Tuesday, May 05, 2009

Testing YouTube's Fair Use Policy



Sunday, May 3, was Pete Seeger's 90th birthday. There was a big celebration concert in Madison Square Garden on that day, to praise this amazing man, his amazing wife, and his amazing life. I posted a video to YouTube, as a tribute to him, and as a test of YouTube's interpretation of Fair Use law in the Copyright Act of 1976, 17 U.S.C., Section 107

The video is of Pete's performance at the Inauguration Concert in January. According to my interpretation, use of the above clip is allowed under Fair Use. The factors to be considered in determining Fair Use, and my analysis, are:

(1) The purpose and character of the use, including whether such use is of a commercial nature or is for nonprofit educational purposes.
No money is being made from posting the video, and it is instructional for the public to hear how Woodie Guthrie's usually unsung lines are finally sung in public. This is also newsworthy.

(2) The nature of the copyrighted work.
This is an interesting area that I need to research further. It appears that "This Land is Your Land" may not even be copyrighted any more. However, HBO may claim that this specific performance is. And Bruce Sprinsteen's agent and recording contractors may also.

(3) The amount and substantiality of the portion used in relation to the copyrighted work as a whole.
This is an easy win. The posted clip is only 5 minutes long, the entire concert was an hour and 54 minutes long. There were other compelling performances.

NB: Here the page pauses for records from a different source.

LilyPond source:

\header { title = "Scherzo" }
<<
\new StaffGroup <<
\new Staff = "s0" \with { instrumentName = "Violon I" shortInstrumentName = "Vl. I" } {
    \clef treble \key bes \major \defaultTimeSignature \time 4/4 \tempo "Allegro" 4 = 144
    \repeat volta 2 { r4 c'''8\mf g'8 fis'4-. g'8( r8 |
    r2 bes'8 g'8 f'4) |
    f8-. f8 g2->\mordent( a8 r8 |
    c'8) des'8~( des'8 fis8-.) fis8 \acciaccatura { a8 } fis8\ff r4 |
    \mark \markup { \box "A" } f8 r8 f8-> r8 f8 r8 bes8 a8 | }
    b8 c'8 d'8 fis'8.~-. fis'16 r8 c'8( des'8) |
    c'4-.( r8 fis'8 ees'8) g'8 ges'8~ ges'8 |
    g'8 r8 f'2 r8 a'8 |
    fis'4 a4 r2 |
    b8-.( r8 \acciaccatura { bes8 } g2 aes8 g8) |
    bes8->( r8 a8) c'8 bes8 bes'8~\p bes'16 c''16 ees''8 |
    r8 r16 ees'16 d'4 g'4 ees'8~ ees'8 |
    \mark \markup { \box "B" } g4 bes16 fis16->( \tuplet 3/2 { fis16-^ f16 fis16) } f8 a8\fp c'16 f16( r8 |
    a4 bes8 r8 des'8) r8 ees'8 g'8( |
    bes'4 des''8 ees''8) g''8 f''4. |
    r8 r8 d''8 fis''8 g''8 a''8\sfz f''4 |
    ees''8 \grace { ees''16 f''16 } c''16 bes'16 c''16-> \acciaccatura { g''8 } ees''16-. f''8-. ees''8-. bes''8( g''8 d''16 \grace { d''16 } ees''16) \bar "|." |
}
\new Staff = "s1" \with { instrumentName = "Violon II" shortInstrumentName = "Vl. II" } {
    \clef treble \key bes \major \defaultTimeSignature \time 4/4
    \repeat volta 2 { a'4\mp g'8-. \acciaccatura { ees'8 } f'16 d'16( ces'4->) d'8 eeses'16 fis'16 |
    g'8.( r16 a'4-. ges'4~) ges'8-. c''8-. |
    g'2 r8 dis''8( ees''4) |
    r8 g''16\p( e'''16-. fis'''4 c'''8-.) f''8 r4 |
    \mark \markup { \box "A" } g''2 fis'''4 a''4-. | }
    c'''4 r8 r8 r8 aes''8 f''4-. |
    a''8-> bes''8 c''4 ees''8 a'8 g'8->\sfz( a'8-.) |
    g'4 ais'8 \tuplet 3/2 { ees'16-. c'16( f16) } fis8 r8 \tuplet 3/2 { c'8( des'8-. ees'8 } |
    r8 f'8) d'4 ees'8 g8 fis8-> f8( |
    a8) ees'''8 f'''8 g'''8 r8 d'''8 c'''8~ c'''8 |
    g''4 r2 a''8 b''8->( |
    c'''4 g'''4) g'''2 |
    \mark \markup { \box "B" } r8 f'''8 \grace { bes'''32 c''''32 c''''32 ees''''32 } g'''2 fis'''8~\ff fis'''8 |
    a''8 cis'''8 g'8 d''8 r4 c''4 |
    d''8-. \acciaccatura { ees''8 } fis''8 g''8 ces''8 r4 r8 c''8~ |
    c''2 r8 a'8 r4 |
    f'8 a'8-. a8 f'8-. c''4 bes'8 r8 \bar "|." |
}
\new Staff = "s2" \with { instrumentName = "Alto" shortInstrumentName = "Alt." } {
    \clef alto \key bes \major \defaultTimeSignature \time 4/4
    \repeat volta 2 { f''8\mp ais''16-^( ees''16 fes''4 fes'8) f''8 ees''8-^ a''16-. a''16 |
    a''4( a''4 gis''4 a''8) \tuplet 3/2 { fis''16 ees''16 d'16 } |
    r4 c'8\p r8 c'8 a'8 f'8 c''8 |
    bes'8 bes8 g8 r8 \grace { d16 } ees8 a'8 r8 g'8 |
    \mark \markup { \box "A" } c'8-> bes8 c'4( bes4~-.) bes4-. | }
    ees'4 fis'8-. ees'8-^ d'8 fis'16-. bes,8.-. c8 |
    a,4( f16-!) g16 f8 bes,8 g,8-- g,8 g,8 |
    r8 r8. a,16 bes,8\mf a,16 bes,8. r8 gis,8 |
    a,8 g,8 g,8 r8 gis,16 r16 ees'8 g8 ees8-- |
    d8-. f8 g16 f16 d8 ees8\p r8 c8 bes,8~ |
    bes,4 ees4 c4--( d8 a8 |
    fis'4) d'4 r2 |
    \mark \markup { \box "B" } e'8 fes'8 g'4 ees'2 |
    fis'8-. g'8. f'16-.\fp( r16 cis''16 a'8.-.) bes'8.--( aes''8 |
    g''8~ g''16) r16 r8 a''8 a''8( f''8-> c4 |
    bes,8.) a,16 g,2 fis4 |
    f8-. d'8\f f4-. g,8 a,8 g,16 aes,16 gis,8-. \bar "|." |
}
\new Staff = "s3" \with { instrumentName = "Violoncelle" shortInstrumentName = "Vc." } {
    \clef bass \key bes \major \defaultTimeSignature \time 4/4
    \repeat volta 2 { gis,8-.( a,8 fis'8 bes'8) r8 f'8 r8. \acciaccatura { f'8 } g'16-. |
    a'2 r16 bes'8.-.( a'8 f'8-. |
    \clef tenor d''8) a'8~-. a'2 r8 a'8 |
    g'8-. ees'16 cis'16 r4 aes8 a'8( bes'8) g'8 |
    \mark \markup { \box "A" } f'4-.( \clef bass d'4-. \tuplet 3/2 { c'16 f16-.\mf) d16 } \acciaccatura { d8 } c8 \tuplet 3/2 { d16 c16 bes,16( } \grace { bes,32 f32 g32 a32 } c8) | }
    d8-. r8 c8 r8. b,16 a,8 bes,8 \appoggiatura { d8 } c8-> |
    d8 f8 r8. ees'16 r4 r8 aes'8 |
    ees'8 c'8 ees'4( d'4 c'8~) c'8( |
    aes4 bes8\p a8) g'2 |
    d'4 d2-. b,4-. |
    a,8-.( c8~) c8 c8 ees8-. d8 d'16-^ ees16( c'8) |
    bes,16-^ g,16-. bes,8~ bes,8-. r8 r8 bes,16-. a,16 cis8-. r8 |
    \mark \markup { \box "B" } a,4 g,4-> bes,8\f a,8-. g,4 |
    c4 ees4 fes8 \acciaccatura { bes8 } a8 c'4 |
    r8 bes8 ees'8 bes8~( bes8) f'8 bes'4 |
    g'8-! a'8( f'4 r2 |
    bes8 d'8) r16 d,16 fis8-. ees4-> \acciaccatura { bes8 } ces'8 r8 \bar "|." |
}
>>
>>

(4) The effect of the use upon the potential market for or value of the copyrighted work.
Here again, we win. HBO is not currently making the clip available either at cost or for free, so there is no potential market. If HBO does decide to make the concert video available, it has to be re-analyzed.

Anyhow, it's my little experiment in copyright policy. I'll keep everyone posted regarding any news. If YouTube takes down the video, I will try other hosting services. This post is a draft, if anyone has any ideas on how to improve it, or any feedback at all, I'd like to hear from you.

Note: I heard from Mike below, he made some good points, and will edit this draft to reflect them.

Incidentally, there is a movement to help nominate Pete Seeger for the Nobel Peace Prize.

2 comments:

McD said...

With regard to factor #1, you're forgetting the ads that are displayed next to the video on YouTube. So, Google may not make any money when you embed it in your Blogger site but anyone who finds it on the YouTube site or clicks through to YouTube from the video on your Blogger page will generate revenue for Google via the ads on that page.

With regard to factor #3, I suspect that it would be measured against how much of that particular song you used and not the length of the entire concert. I personally had a video that I posted to YouTube pulled even though it amounted to just one pitch from an MLB baseball game in 1986.

With regard to factor #4, the issue is potential markets not existing markets and they don't have to be obvious. As explained on this page [fairuse.stanford.edu/Copyright_and_Fair_Use_Overview/chapter9/9-b.html], a copyrighted photograph used by a sculptor as the basis for a sculpture infringes on the photographers right to do the same even if the photographer might never have thought of making a sculpture from the photo.

Frank Fulchiero said...

Hi Mike, thanks for your comments. My responses:
1. Funny, I don't have any ads on the direct YouTube page showing the video. Is this uncommon? I did consider your concern initially, but ignored it when I did not see any ads.
3. You might be right on this one, though a good attorney might be able to make a case for me!
4. You have a point here also (I can't get your link to work). However, in my defense, I would state that if the song is in the public domain already (I have to check that) and Pete or Bruce's performances are not being distributed in any way by any copyright owners, and I am willing to take the video down if they do indeed do so, I am probably ok. To follow your example, I am willing to destroy the statue based on the photo in the event someone else legally uses that photo for the same purpose.
Fair use is a gray area as we know, I think I am slightly on the right side of legal in this specific case. Interestingly enough, there are other clips of the same concert on YouTube, one with over 70,000 hits. Of course mine looks better because I spent 5 hours compressing it ;-)

Now I wait and see. I thought allowing anyone to embed the video made the entire upload more risky, but decided to go for it.